On the board, trains chug along according to their speed but, with die rolls determining exactly how far, you can never be completely sure how things will work out when two trains are heading the same way. The movement rules are simple and are also where the majority of ‘penalty points’ come from: trains unable to use their full quota cost one Time Token per movement lost, or two for a head-on collision, which also loses a train; trains are not allowed to return to stations, even a starting one; nor share a City. When seven Tokens are spent, a Departure card is lost from the deck and with it any new trains or free movement and an entire turn... quite some penalty! Get eight Goods cubes to port and the game is won.

It's an uncomplicated ruleset that does a fine job of allowing players to just get on, with very little admin. Play time is around the advertised 45 minutes. The two sides of the board show maps of Central Europe and North America - being easier and harder respectively - the latter featuring two port cities on opposite coasts. Each side has three Helpers who grant the players a single use special ability each. Discussion between players is encouraged and talking about cards in hand permitted, tho' that does let in the possibility of ‘alpha syndrome', so you need to watch out to avoid a bossy player commandeering the game. The production is high quality and the art and presentation by Claus Stephan and Antje Stephan very engaging.


Most cooperative games include some sort of adversarial phase either between rounds or after each player’s turn; for example, the 'Infection' deck in Pandemic (Z-Man Games), the 'Progression of Evil' in Shadows Over Camelot (Days of Wonder), and the 'Monster Mash' in Horrified (Ravensburger). However, Switch & Signal's USP is that the Departure deck differs by having the ‘automated’ action be not just a necessity but often a blessing and simultaneously a curse. Without it there would not be enough trains to carry the goods, nor might there be sufficient movement to reach port, so it’s less ‘Progression of Evil’ than ‘Unremitting Progress’. While it is a refreshing change, the deck can be swingy, especially when combined with the station dice which dictate where new trains start; it was more often the whim of the deck and dice that dictated the state of play; in particular, a run of cards with no new trains meaning either time to clear up the board state or an unmitigable delay with little to move on the board.
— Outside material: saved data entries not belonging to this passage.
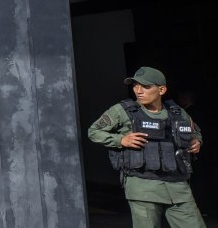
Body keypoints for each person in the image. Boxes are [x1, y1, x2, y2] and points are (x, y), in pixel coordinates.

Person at [87, 66, 205, 228]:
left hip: (178, 187)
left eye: (145, 86)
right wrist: (121, 140)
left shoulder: (176, 112)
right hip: (143, 187)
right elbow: (94, 132)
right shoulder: (123, 111)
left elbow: (195, 132)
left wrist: (197, 141)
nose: (138, 91)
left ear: (161, 90)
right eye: (135, 86)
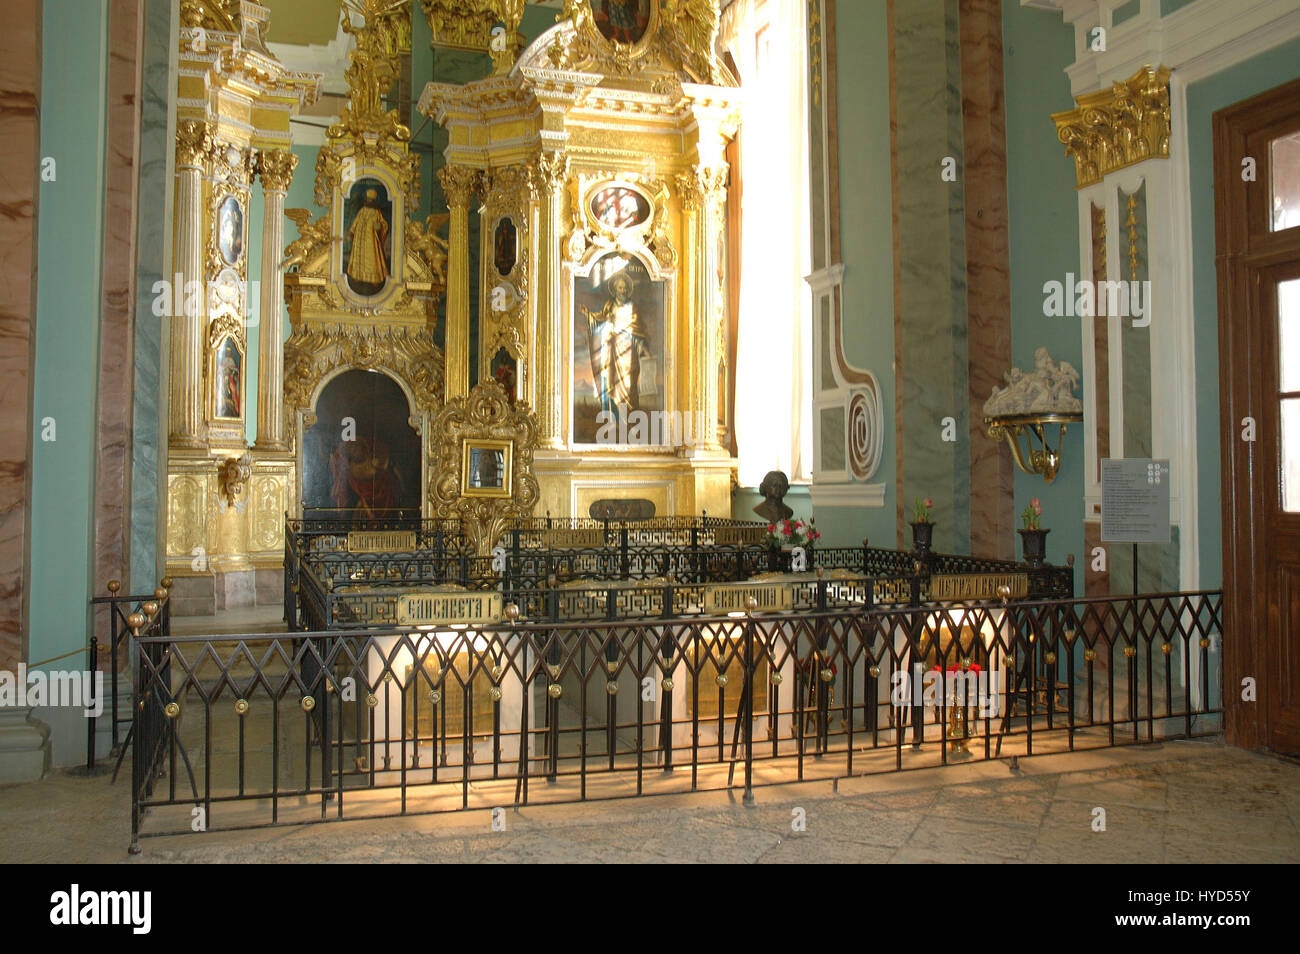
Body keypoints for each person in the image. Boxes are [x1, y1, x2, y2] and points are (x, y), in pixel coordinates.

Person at [583, 270, 650, 425]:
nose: (623, 291)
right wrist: (589, 315)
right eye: (620, 288)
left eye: (625, 287)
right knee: (611, 383)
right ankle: (612, 418)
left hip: (627, 353)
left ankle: (629, 418)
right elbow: (599, 319)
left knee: (627, 384)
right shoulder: (609, 305)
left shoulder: (633, 307)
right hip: (611, 351)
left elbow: (638, 331)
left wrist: (642, 348)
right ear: (615, 289)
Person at [346, 187, 390, 292]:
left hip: (371, 240)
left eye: (371, 200)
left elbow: (384, 224)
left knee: (371, 257)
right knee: (359, 256)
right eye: (368, 199)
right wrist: (352, 231)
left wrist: (379, 226)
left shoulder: (376, 212)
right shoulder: (362, 210)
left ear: (373, 201)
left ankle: (374, 279)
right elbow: (356, 221)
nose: (369, 201)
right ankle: (357, 276)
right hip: (359, 238)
The biggest ding against Switch & Signal - for me, a very experienced boardgamer - is the difficulty level: on its normal setting, the game is a comfortably solvable puzzle. The criticism from fellow players was that the decisions weren’t taxing enough. Yes, the time is tight, but that’s maths and mechanics not an AI adversary forcing us to pivot or rethink our strategy and tactics. While the North America map does potentially offer a more challenging experience, with its criss-crossing routes, the suggested way to up the ante is to deliver 10 cubes from 12, rather than 8 from 8; I prefer that to artificially reducing the number of turns (fewer cards in the Departure deck) or the amount of Time Tokens.
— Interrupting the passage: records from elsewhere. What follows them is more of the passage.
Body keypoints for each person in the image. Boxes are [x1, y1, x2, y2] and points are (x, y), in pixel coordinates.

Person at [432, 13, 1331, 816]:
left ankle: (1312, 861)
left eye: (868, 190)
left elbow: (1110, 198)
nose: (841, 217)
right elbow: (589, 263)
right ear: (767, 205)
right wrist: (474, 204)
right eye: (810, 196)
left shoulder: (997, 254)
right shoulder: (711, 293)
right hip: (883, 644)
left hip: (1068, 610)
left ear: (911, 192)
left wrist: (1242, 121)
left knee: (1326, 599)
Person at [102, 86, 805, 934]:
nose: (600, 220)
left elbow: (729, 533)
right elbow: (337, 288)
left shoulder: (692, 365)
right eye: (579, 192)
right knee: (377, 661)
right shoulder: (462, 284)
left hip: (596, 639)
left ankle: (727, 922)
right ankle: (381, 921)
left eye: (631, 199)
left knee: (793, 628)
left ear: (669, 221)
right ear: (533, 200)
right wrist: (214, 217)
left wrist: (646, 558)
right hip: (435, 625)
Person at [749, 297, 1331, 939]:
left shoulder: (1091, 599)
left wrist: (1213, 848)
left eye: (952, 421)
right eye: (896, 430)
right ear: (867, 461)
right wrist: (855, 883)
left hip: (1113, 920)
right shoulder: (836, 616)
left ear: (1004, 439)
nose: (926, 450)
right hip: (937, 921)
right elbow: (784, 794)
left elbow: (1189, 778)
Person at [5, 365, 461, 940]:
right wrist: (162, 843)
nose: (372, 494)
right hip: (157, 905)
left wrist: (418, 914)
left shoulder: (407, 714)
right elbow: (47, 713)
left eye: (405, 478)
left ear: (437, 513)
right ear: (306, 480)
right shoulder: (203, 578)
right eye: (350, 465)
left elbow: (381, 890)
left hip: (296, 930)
Another variant of the kind I’d like to see publishers offer more to us punters, comes in a set of 11 Station tokens which can be used either as a way to generate the stations that new trains start at or to simply randomise the Station numbers on the board. The latter has fairly obvious consequences but, while the former reduces the chances of two trains starting at the same station for a penalty with no recourse, it also means the players have to continuously fashion new routes and switch points that might otherwise be safely ignored. I’m surprised the six helpers weren’t modular, too.

Disappointingly, I was not able to play this in a family setting where less experienced players making suboptimal moves more often would, well, make a game of it. I think that’s where Switch & Signal can shine: it’s a nice design with a unique mix of theme and mechanisms that is enjoyable to play. It was a Recommended title in the 2021 Spiel des Jahres awards and I can fully get behind that. For experienced gamers, the heuristics emerge a little too readily, so I’d recommend against discussing hands and just let players get on with their turn.